Brief: Write out the entire listing below exactly, with the pictures left out.

Source data:
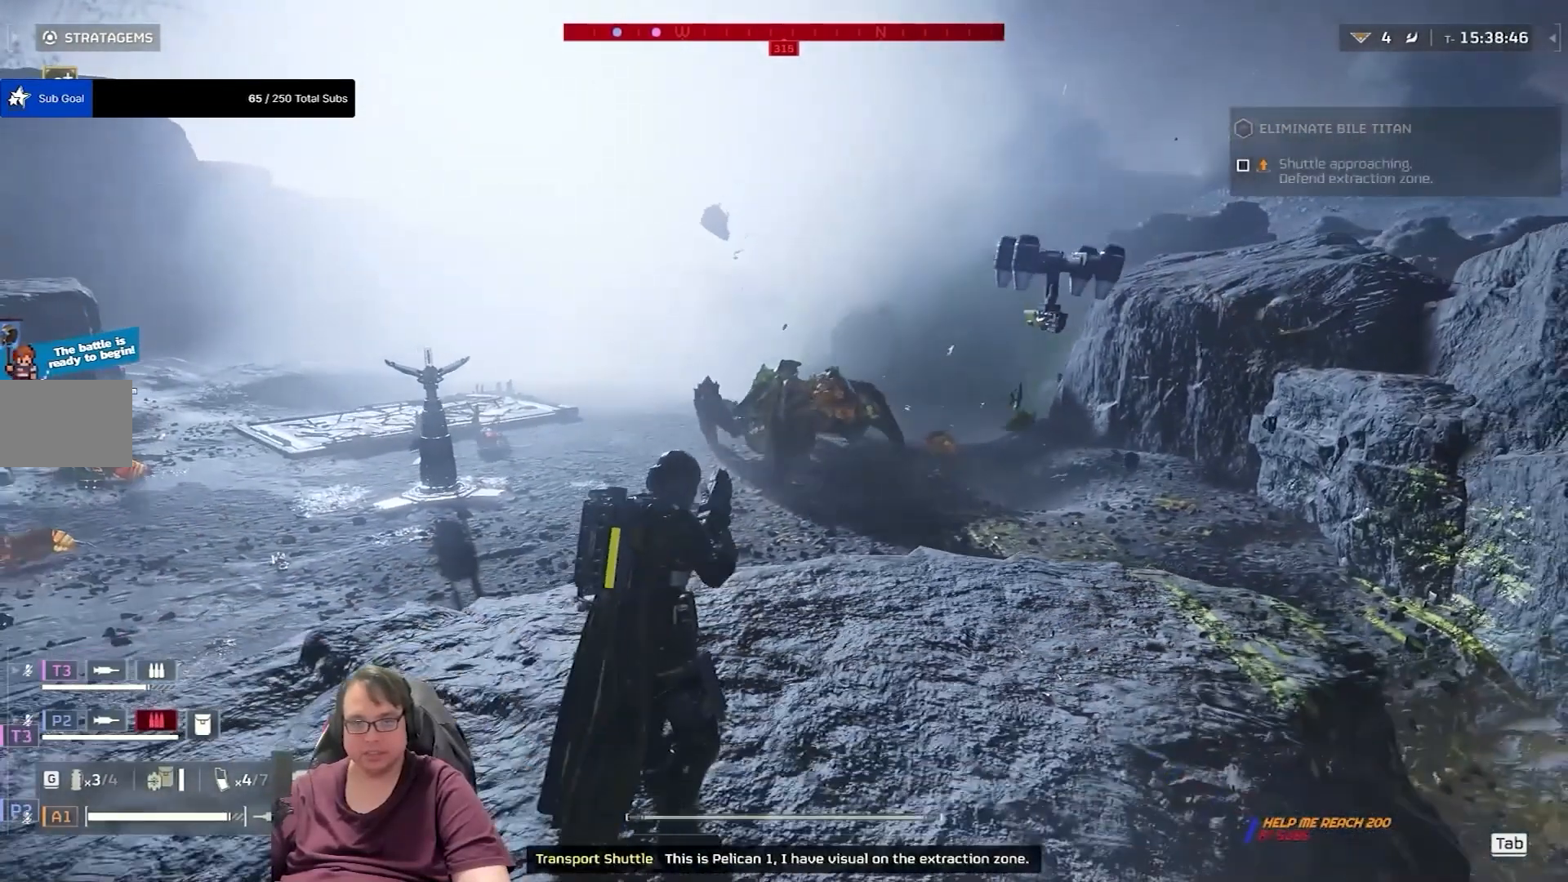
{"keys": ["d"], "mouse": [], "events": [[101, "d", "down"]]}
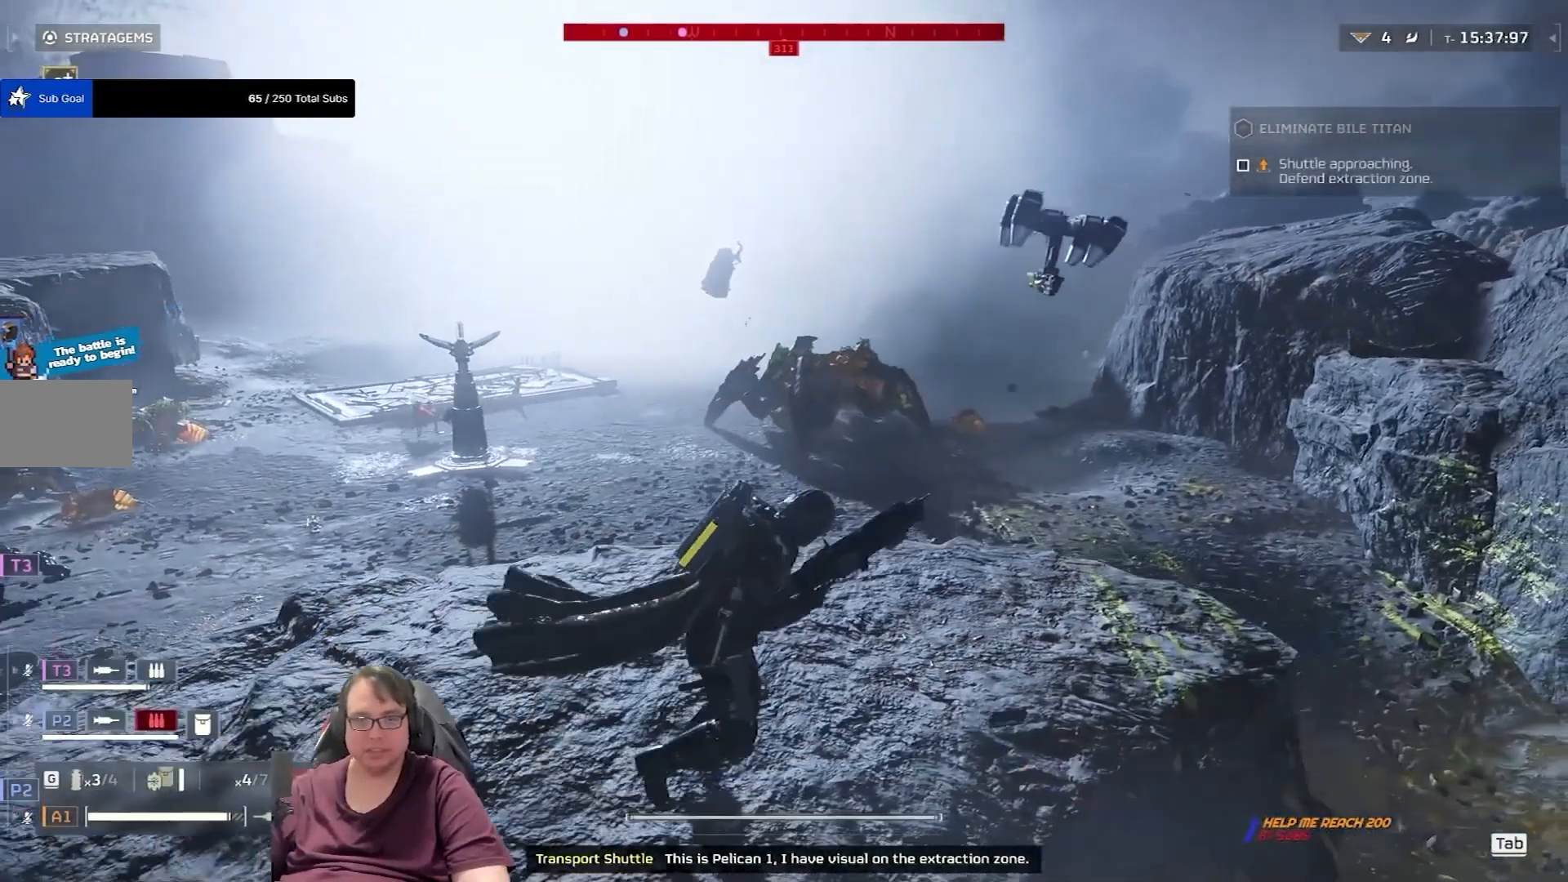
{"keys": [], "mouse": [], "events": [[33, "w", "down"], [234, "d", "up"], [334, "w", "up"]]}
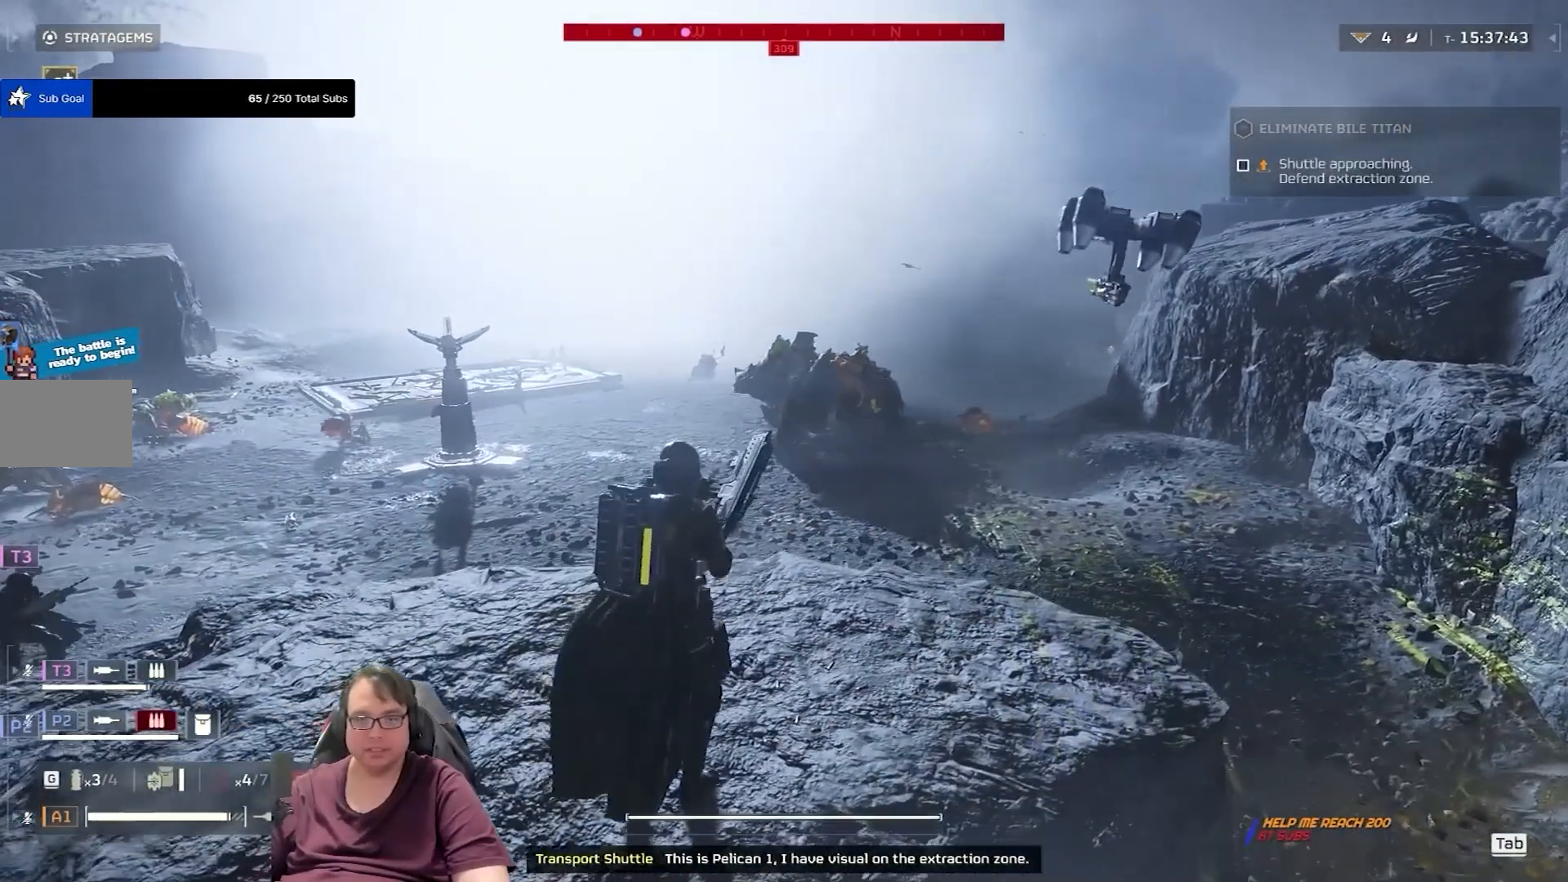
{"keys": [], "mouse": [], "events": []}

Your response:
{"keys": ["d"], "mouse": [], "events": [[101, "d", "down"]]}
{"keys": [], "mouse": [], "events": [[33, "w", "down"], [234, "d", "up"], [334, "w", "up"]]}
{"keys": [], "mouse": [], "events": []}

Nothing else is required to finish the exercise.